LED lights are everywhere and nowhere moreso than concerts or other performances. Since they are a common source of flicker when shot with a video camera, it’s something we get asked about fairly regularly.
Other types of stage lights can also be problematic (especially in slow motion), but LED lights are the more common culprit. You can see this clearly in this footage of a band. It’s a slow motion clip shot with an iPhone… which will shoot a few seconds of regular speed video before switching to slo-mo. So the first five seconds are regular speed and the next five are slo-mo:
To remove the flicker we’re using our plugin Flicker Free, which supports After Effects, Premiere, Final Cut Pro, Resolve, and Avid. You can learn more about it and download the trial version here.

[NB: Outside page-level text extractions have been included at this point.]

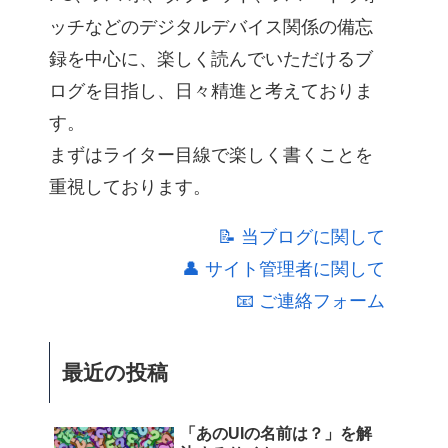
ッチなどのデジタルデバイス関係の備忘
録を中心に、楽しく読んでいただけるブ
ログを目指し、日々精進と考えておりま
す。
まずはライター目線で楽しく書くことを
重視しております。
📝 当ブログに関して
👤 サイト管理者に関して
📧 ご連絡フォーム
最近の投稿
「あのUIの名前は？」を解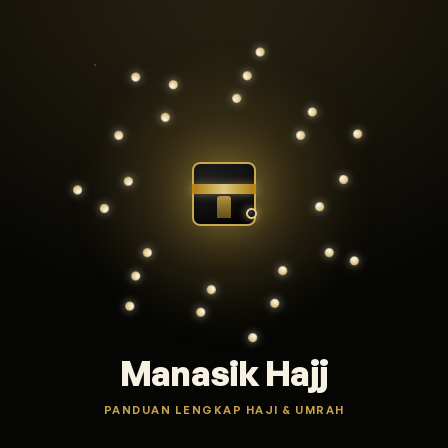
Manasik Hajj
PANDUAN LENGKAP HAJI & UMRAH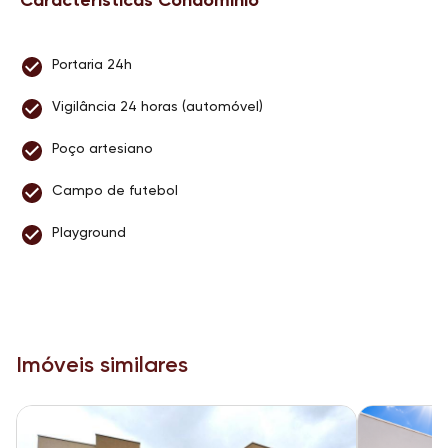
Características Condomínio
Portaria 24h
Vigilância 24 horas (automóvel)
Poço artesiano
Campo de futebol
Playground
Imóveis similares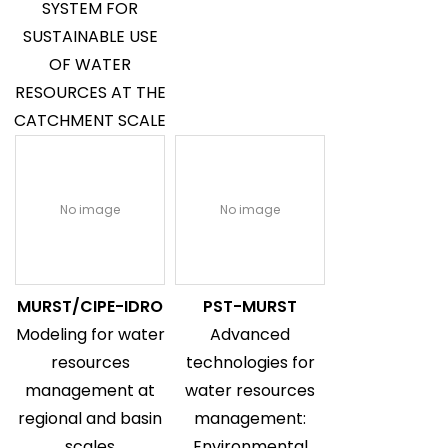
SYSTEM FOR
SUSTAINABLE USE
OF WATER
RESOURCES AT THE
CATCHMENT SCALE
No image
No image
MURST/CIPE-IDRO
PST-MURST
Modeling for water
Advanced
resources
technologies for
management at
water resources
regional and basin
management:
scales
Environmental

The regular lights are fine, but there are some LED lights (ones with the multiple lights in a hexagon) that are flickering. This happens in both the regular speed and slow motion video portions of the video. You’ll notice, of course, the flickering is slower in the slo-mo portion. (mixed frame rates can sometimes be a problem as well but not in this case)
Usually this is something Flicker Free can fix pretty easily and does so in this case, but there are a few variables that are present in this video that can sometimes complicate things. It’s a handheld shot (shaky), there are multiple lights, and there are performers (who, luckily, aren’t moving much).

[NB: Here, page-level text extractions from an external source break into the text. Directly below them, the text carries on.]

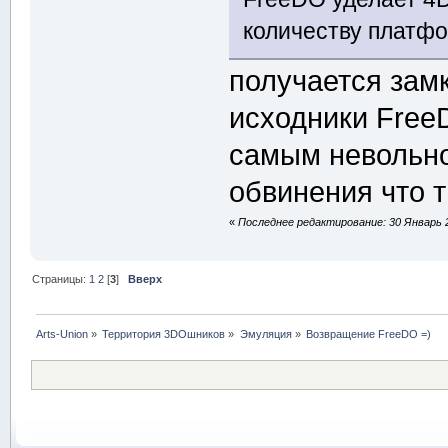
количеству платфо
получается зам
исходники Free
самым невольно
обвинения что 
«
Последнее редактирование: 30 Январь 2
Страницы:
1
2
[
3
]
Вверх
Arts-Union
»
Территория 3DOшников
»
Эмуляция
»
Возвращение FreeDO =)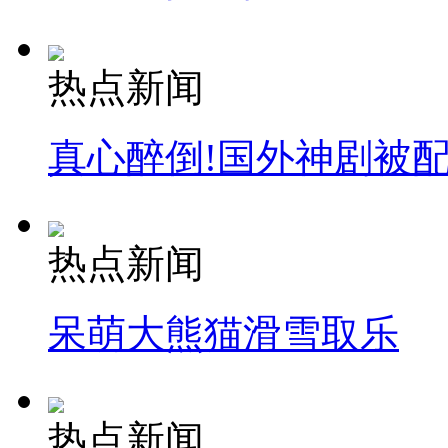
热点新闻
真心醉倒!国外神剧被
热点新闻
呆萌大熊猫滑雪取乐
热点新闻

Handheld shot: The camera is moving erratically. This can be a problem for Flicker Free and it’s something the Motion Compensation checkbox was specifically designed to deal with (in addition to the Detect Motion settings). However, in this case, the camera isn’t moving quickly which is where this really becomes a problem. So we can get away with only having Detect Motion on. Also… with stage performances there is also often a lot of movement of the performers. Not a problem here, but if there is a lot of performer movement, it’s likely you’ll really need to turn Motion Compensation on.
Motion Compensation increases the render time, so if you don’t need to turn it on, then it’s best not to. But some footage will only be fixable with it on, so if the default settings aren’t working, turn on Motion Compensation.

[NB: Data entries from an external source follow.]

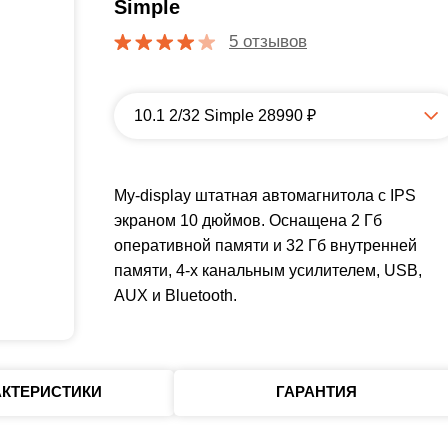
Simple
5 отзывов
10.1 2/32 Simple 28990 ₽
My-display штатная автомагнитола с IPS
экраном 10 дюймов. Оснащена 2 Гб
оперативной памяти и 32 Гб внутренней
памяти, 4-х канальным усилителем, USB,
AUX и Bluetooth.
АКТЕРИСТИКИ
ГАРАНТИЯ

As is often the case the default settings, the preset Rolling Bands, works great. This is very common with LED lights as they produce a certain type of flicker that the preset/default works very well on.
Multiple Lights: It’s possible to have multiple lights in the scene that flicker, and do so at different rates. Flicker Free can usually handle this scenario, but sometimes you need to apply two instances of Flicker Free. If you do this, it’s highly recommended not to use Motion Compensation and either turn Detect Motion off or set it to Fast. If you have Motion Compensation on and use two instances of FF, you’ll get exponentially longer render times and you might run out of memory on the GPU causing a crash.
Slow Motion: Slo-mo footage can really slow the flickering down, requiring you to max out Time Radius. Again, this is a setting that can increase render times, so lower values are better if you can get away with them and it fixes the flicker.
This clip was fairly easy. Only one light was an LED light and flickering, So the default settings worked great. If the default settings don’t work there are a few other presets to try: Stage Lights, Projection Screen, etc. But, even if those don’t work right off the bat, hopefully this gives you some tips on how to fix even the most challenging videos of performances.